Saved entries

══════════════════════════════

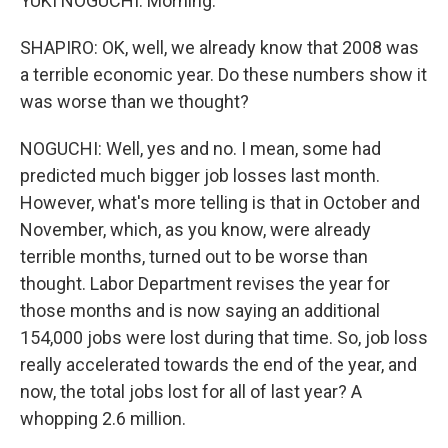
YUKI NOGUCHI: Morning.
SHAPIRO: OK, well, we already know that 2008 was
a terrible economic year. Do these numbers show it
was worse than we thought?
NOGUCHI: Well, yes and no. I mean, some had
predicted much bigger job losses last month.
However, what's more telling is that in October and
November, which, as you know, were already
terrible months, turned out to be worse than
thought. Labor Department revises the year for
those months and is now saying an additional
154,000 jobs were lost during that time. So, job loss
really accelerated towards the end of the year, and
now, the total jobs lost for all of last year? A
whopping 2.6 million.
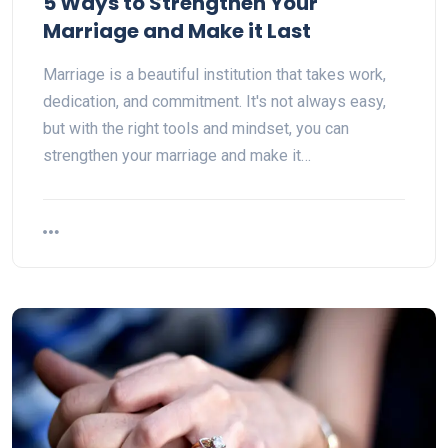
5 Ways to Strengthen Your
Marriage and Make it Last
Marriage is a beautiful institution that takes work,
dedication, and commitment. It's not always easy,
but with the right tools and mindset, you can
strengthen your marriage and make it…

══════════════════════════════

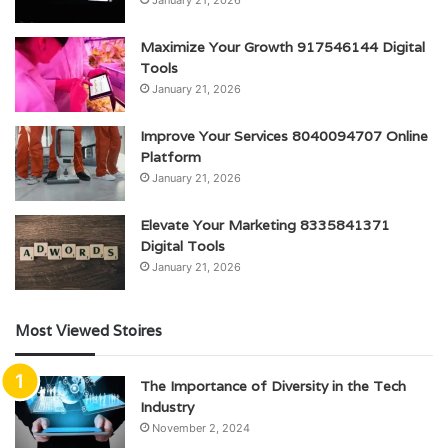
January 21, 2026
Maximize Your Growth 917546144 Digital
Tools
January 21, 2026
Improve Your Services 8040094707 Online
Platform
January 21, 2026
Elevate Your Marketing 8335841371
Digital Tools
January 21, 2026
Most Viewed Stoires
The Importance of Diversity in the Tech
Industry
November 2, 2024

══════════════════════════════

Exercise goal
Please extract the lines in the records, starting at the line that contains "YUKI NOGUCHI: Morning." and ending at the line that contains "whopping 2.6 million.", with both of those lines included.

Exercise output
YUKI NOGUCHI: Morning.
SHAPIRO: OK, well, we already know that 2008 was
a terrible economic year. Do these numbers show it
was worse than we thought?
NOGUCHI: Well, yes and no. I mean, some had
predicted much bigger job losses last month.
However, what's more telling is that in October and
November, which, as you know, were already
terrible months, turned out to be worse than
thought. Labor Department revises the year for
those months and is now saying an additional
154,000 jobs were lost during that time. So, job loss
really accelerated towards the end of the year, and
now, the total jobs lost for all of last year? A
whopping 2.6 million.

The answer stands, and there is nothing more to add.